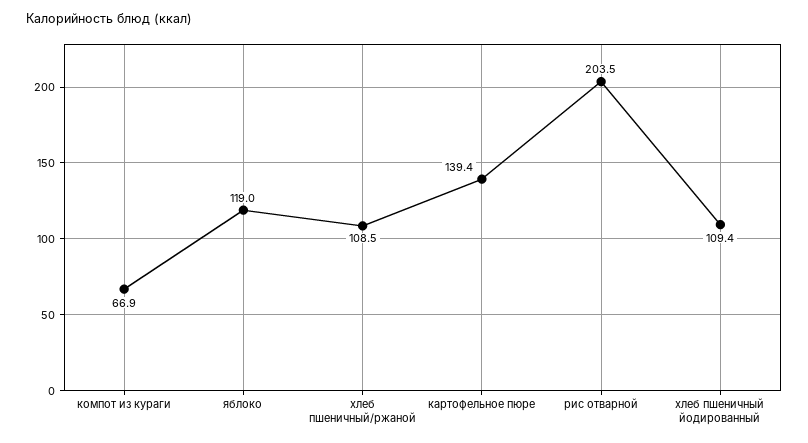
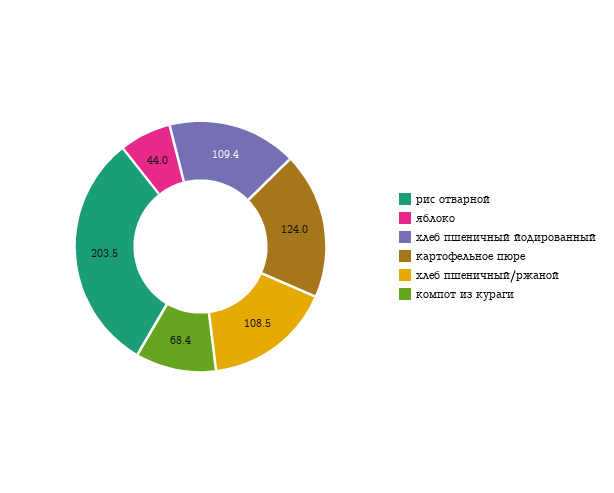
компот из кураги: 66.9 -> 68.4
яблоко: 119 -> 44
картофельное пюре: 139.4 -> 124

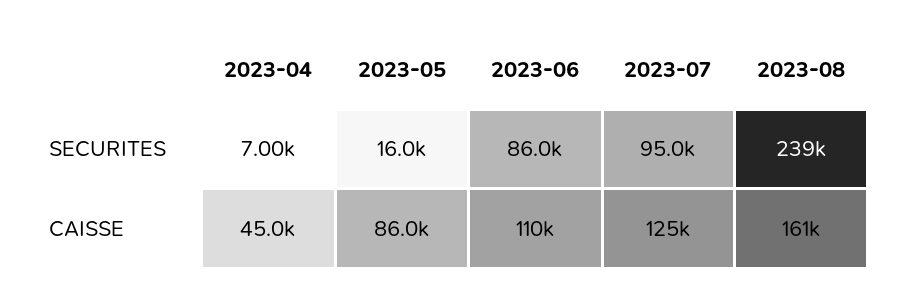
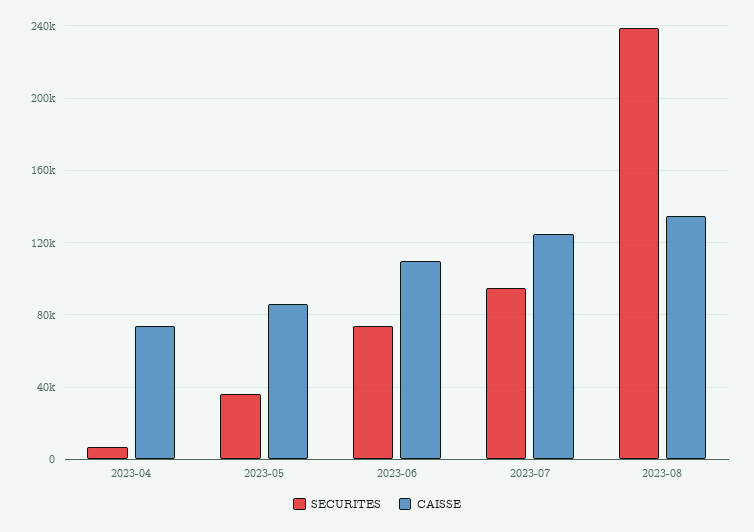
SECURITES, 2023-05: 16000 -> 35000
SECURITES, 2023-06: 86000 -> 75000
CAISSE, 2023-04: 45000 -> 75000
CAISSE, 2023-08: 161000 -> 135000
+ + + + +
- [WORK REQUEST]:
Restate the entries verbatim, without pictures.

- [RESPONSE TO THIS EXERCISE]:
компот из кураги: 66.9 -> 68.4
яблоко: 119 -> 44
картофельное пюре: 139.4 -> 124

SECURITES, 2023-05: 16000 -> 35000
SECURITES, 2023-06: 86000 -> 75000
CAISSE, 2023-04: 45000 -> 75000
CAISSE, 2023-08: 161000 -> 135000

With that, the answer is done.